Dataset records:
= = =

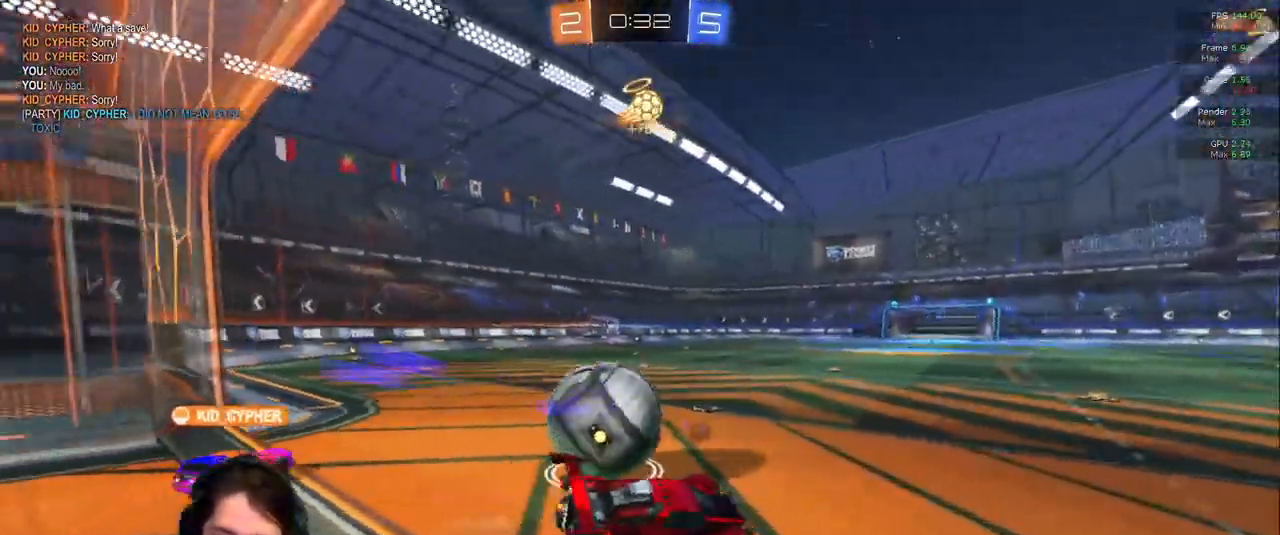
{"dt_ms": 500, "buttons": [], "left_stick": "left", "right_stick": "center", "events": [[100, "L1", "up"], [150, "left_stick", "down"], [200, "left_stick", "center"], [283, "R1", "down"], [383, "R1", "up"], [383, "left_stick", "left"]]}
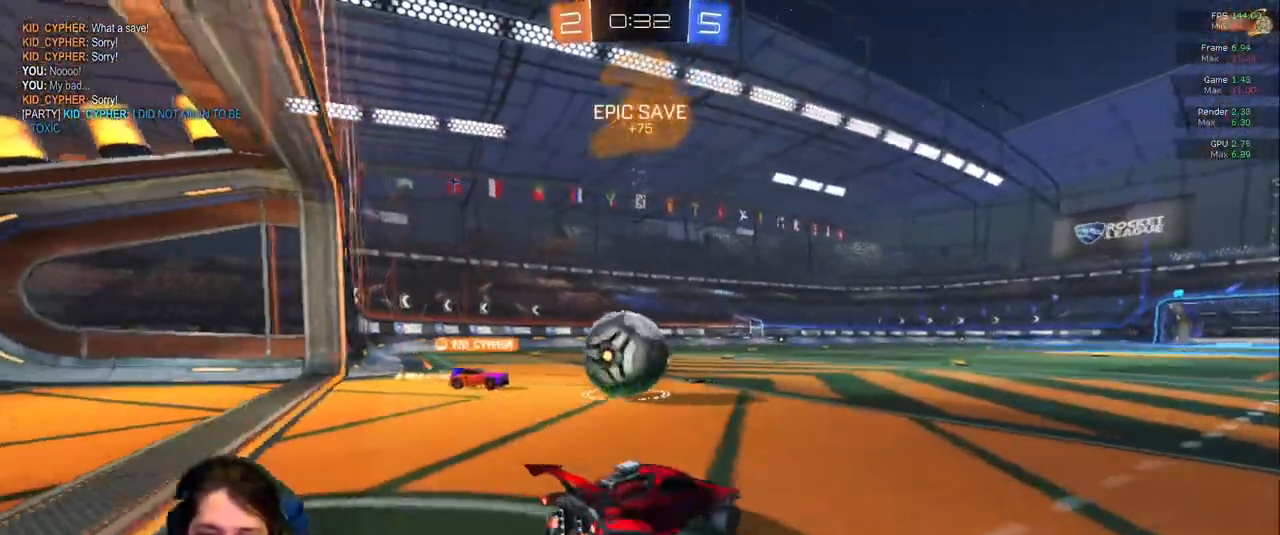
{"dt_ms": 500, "buttons": [], "left_stick": "up-left", "right_stick": "center"}
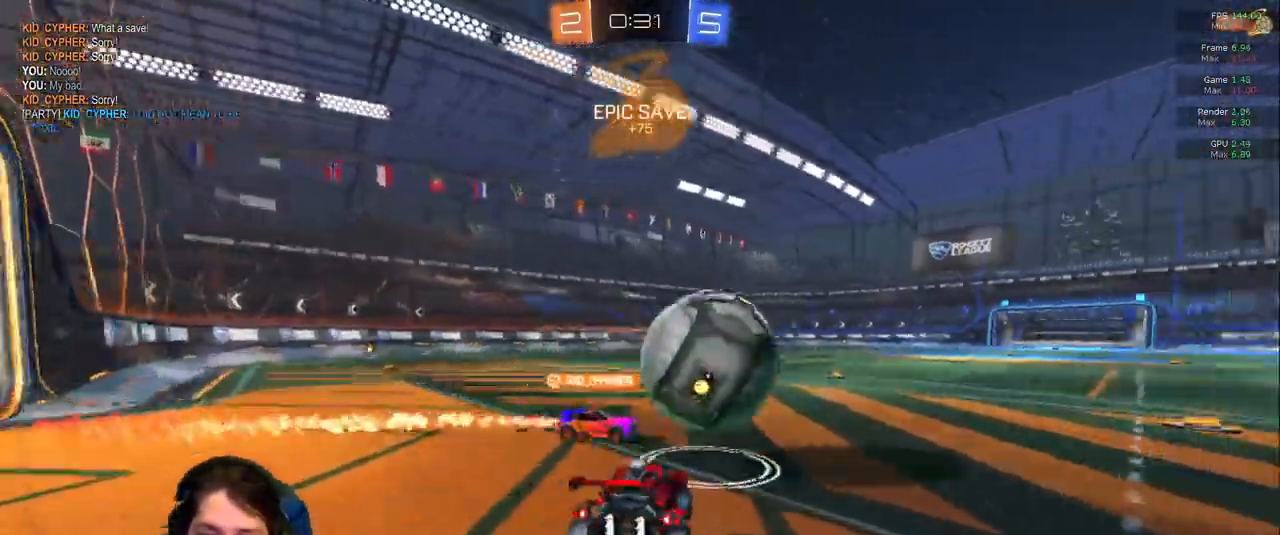
{"dt_ms": 500, "buttons": ["TRIANGLE", "R1"], "left_stick": "right", "right_stick": "center", "events": [[67, "left_stick", "up-right"], [100, "R1", "down"], [233, "left_stick", "right"], [333, "TRIANGLE", "down"]]}
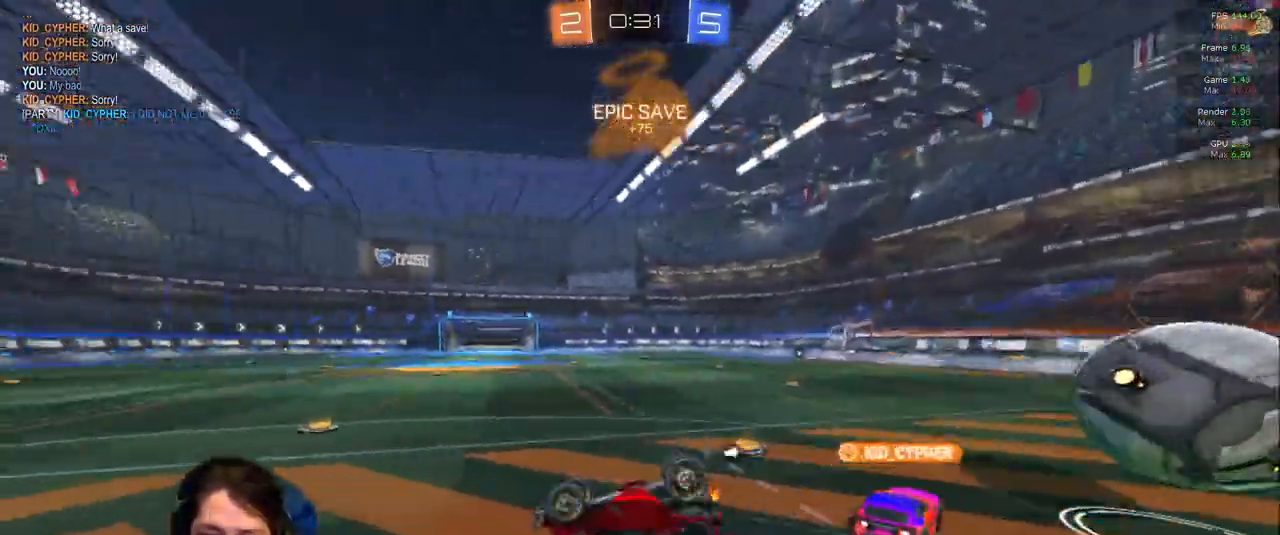
{"dt_ms": 1000, "buttons": [], "left_stick": "up-left", "right_stick": "center"}
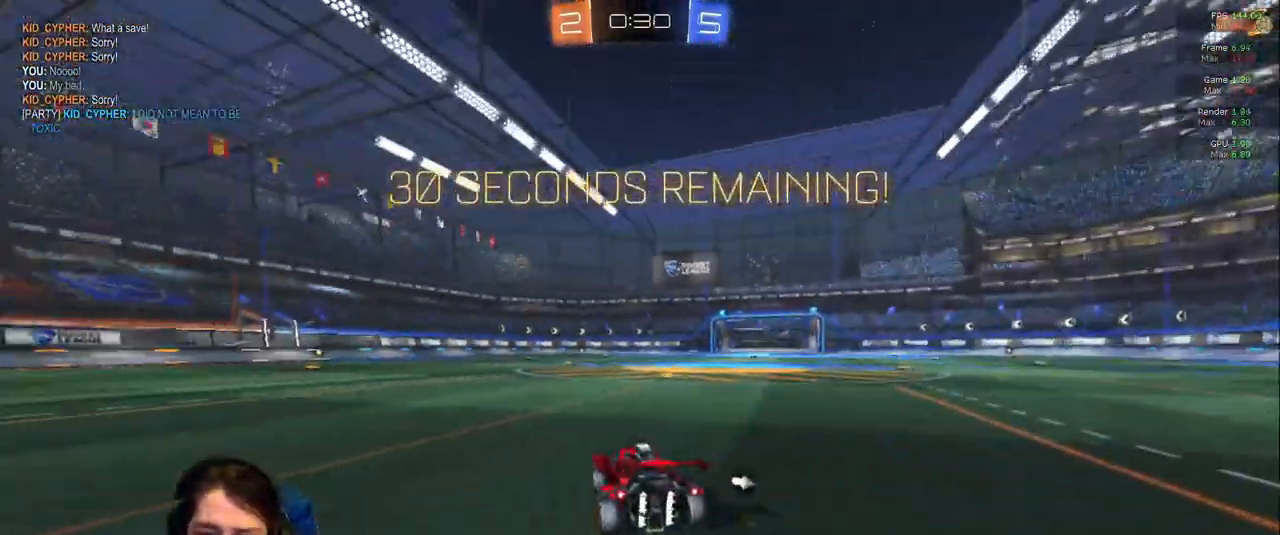
{"dt_ms": 500, "buttons": [], "left_stick": "up", "right_stick": "center"}
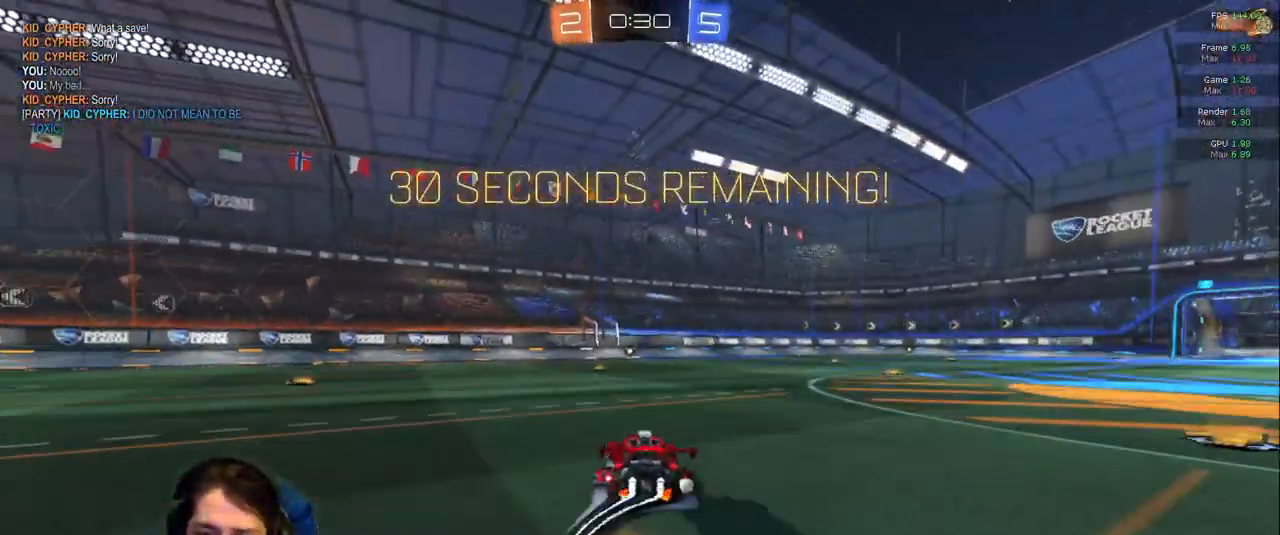
{"dt_ms": 500, "buttons": ["DPAD_LEFT"], "left_stick": "center", "right_stick": "center", "events": [[217, "left_stick", "center"], [500, "DPAD_LEFT", "down"]]}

= = =

** WHAT YOU NEED TO DO **
The records above are to be repeated word for word, with the pictures omitted.

** REPLY TO THE TASK **
{"dt_ms": 500, "buttons": [], "left_stick": "left", "right_stick": "center", "events": [[100, "L1", "up"], [150, "left_stick", "down"], [200, "left_stick", "center"], [283, "R1", "down"], [383, "R1", "up"], [383, "left_stick", "left"]]}
{"dt_ms": 500, "buttons": [], "left_stick": "up-left", "right_stick": "center"}
{"dt_ms": 500, "buttons": ["TRIANGLE", "R1"], "left_stick": "right", "right_stick": "center", "events": [[67, "left_stick", "up-right"], [100, "R1", "down"], [233, "left_stick", "right"], [333, "TRIANGLE", "down"]]}
{"dt_ms": 1000, "buttons": [], "left_stick": "up-left", "right_stick": "center"}
{"dt_ms": 500, "buttons": [], "left_stick": "up", "right_stick": "center"}
{"dt_ms": 500, "buttons": ["DPAD_LEFT"], "left_stick": "center", "right_stick": "center", "events": [[217, "left_stick", "center"], [500, "DPAD_LEFT", "down"]]}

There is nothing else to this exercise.